Almost immediately, without listening to her, examining her, or even touching her, she admittedly began a lecture about her being overweight, attributing her pain to obesity.

“He said, ‘Look, you even cry because of your weight,’ which was so far from the truth; I cried because of him,” says Nece. “I didn’t want to see another doctor in my life.”

When she finally saw someone else for her hip pain, the cause turned out to be a severe curvature in her spine. Nece says health professionals often seem to assume that overweight people don’t know their bodies, even though she thinks about it all the time. She says the orthopedist wasn’t the only one who fired her; she also feels rejected by others because of her weight – dietitians, mammographers, rheumatologists.

That kind of alienation is especially damaging among racial minorities, where care inequalities already pose many challenges. So is the concern for obesity in black and Latino communities, where obesity rates are highest but people are underdiagnosed and undertreated.

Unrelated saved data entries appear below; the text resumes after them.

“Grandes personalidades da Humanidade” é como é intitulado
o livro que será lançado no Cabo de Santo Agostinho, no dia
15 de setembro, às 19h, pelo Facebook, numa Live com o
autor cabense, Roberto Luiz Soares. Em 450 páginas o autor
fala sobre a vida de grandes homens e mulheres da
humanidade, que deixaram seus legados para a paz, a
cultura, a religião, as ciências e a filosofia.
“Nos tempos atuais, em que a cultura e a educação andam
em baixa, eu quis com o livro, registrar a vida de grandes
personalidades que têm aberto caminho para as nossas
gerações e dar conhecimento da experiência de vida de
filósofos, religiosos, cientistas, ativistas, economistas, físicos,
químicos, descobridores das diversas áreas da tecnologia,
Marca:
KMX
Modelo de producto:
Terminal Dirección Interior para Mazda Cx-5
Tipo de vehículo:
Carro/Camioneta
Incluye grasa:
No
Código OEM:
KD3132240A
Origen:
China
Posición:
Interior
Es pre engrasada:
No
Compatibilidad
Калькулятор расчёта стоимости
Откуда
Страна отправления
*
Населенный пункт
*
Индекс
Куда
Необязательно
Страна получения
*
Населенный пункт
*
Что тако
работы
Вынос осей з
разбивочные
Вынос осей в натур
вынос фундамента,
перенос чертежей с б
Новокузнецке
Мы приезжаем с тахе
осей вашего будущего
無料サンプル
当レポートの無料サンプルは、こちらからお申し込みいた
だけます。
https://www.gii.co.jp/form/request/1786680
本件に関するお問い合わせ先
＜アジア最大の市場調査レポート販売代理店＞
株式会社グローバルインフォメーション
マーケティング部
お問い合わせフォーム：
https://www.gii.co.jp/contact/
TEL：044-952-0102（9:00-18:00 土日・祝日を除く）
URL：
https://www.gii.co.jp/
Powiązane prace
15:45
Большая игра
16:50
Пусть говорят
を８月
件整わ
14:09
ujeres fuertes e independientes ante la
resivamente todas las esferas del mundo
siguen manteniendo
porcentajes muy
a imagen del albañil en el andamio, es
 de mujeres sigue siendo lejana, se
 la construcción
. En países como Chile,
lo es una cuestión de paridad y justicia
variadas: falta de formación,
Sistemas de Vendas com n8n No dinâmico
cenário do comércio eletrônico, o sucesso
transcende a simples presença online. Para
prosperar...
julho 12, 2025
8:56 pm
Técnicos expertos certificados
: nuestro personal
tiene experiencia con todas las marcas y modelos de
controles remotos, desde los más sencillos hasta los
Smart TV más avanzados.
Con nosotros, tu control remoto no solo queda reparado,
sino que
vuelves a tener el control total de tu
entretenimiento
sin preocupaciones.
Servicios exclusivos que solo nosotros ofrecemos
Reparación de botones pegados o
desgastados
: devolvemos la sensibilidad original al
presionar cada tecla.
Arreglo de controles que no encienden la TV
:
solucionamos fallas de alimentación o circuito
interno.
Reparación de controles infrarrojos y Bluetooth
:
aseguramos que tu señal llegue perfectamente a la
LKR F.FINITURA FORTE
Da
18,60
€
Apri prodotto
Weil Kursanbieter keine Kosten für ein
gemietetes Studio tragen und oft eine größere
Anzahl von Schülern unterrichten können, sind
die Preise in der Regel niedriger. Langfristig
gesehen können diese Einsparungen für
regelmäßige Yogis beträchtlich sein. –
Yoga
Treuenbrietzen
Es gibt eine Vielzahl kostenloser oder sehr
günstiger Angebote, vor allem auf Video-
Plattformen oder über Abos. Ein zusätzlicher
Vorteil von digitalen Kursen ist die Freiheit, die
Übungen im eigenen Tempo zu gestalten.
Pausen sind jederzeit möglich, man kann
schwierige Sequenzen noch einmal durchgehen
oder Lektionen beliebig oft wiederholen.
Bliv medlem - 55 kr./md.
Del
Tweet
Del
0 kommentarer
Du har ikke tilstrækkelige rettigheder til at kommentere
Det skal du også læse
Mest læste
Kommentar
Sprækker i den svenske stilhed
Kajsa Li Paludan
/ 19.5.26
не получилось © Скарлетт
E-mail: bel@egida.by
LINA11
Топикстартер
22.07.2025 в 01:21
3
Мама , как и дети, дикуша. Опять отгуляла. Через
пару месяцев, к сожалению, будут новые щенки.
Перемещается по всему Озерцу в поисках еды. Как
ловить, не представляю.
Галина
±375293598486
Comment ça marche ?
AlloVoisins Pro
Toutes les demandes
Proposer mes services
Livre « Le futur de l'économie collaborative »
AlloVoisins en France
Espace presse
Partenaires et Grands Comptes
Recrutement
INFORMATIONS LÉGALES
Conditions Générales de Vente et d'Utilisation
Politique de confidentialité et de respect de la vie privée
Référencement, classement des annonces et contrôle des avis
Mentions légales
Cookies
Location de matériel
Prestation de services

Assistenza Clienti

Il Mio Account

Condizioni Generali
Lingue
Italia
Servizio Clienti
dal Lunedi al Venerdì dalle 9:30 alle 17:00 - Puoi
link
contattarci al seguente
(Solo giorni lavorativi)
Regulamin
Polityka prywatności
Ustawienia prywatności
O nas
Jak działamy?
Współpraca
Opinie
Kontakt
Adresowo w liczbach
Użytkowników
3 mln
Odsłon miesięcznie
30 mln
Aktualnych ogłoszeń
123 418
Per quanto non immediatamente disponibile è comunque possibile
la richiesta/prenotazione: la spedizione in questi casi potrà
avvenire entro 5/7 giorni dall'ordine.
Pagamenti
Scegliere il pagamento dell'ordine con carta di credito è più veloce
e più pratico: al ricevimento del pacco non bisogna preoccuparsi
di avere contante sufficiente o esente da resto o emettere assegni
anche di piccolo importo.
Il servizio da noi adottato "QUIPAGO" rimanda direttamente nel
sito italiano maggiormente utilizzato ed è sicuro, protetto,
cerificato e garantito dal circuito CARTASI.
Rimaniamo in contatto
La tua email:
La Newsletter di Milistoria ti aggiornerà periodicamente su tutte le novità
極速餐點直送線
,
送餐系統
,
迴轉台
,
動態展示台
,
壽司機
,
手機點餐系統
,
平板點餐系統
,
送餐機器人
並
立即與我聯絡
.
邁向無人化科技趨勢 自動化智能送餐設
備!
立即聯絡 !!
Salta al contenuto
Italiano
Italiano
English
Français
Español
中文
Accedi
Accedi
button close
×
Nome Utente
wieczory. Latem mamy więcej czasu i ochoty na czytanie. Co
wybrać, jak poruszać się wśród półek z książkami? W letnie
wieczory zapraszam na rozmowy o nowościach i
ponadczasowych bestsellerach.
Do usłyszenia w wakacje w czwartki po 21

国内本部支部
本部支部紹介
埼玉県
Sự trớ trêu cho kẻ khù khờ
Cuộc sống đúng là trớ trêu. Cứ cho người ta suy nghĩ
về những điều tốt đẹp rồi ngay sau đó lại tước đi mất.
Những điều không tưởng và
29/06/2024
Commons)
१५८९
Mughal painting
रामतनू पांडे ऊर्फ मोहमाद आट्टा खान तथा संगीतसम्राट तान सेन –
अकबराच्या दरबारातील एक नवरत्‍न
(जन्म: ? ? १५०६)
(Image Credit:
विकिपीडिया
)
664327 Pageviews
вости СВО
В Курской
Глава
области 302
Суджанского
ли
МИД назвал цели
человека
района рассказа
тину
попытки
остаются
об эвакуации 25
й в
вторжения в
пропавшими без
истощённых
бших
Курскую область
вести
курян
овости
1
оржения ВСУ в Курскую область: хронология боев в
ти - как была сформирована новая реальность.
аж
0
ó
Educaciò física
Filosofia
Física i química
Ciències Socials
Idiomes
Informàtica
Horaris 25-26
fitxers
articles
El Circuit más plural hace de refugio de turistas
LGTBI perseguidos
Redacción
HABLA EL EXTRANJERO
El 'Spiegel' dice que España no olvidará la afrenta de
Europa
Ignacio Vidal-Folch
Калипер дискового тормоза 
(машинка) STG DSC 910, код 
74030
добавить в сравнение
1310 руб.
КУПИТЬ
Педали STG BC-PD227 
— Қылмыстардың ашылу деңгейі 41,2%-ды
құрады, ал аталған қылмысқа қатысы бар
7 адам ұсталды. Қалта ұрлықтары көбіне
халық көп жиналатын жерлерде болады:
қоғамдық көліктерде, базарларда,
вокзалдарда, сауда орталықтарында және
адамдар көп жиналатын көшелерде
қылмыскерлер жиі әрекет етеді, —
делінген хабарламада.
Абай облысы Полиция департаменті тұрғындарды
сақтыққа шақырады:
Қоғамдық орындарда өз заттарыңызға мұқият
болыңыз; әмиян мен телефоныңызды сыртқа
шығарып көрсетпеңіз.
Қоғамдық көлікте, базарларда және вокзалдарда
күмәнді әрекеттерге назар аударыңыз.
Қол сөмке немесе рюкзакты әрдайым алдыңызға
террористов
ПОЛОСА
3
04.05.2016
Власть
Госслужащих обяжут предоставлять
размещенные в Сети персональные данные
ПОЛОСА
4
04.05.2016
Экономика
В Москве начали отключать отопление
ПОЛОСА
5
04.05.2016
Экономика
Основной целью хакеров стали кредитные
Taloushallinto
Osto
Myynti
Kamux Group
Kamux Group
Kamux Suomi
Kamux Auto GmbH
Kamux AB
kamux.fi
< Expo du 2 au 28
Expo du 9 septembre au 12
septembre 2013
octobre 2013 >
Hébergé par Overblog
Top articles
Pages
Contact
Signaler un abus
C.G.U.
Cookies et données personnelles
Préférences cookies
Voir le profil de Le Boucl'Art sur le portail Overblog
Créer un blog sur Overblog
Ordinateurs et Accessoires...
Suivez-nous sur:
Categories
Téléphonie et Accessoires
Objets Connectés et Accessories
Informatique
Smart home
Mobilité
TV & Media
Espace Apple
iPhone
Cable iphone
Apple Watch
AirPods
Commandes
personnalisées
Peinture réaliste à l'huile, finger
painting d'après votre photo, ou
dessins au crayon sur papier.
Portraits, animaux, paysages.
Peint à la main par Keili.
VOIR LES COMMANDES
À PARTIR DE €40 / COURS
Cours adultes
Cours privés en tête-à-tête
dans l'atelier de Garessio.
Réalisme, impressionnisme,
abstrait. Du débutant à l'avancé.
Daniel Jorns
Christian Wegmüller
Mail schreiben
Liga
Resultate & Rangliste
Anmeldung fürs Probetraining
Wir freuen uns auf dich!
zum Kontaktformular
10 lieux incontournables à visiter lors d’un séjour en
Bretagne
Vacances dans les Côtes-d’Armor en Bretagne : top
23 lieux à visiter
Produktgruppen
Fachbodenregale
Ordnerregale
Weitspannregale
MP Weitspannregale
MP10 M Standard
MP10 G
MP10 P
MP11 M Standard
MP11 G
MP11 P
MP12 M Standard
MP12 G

Kofi Essel, a pediatrician and nutritionist in Washington DC, says young doctors often don’t have the same background as those who are obese. They don’t understand how things like neighborhood design, food insecurity, and access to fresh produce contribute to obesity.

“Why? Because most of us in medical education come from middle to upper income brackets, so there’s often economic disagreement with many of our patients,” says Essel.

He argues that the solution, again, is to increase education in obesity — not just the science of it, but how to talk to patients with compassion and without stigma. Essel also leads the obesity summit at George Washington University, saying he has changed the way students think about obesity. “Their new awareness, their new knowledge, their new attitude, their new behavior is night and day,” he says.

Student Tong Yan agrees. He plans to become a general practitioner in urban areas where medical care is lagging behind.

“I am particularly motivated to improve these kinds of skills in the future for the benefit of my patients,” he says.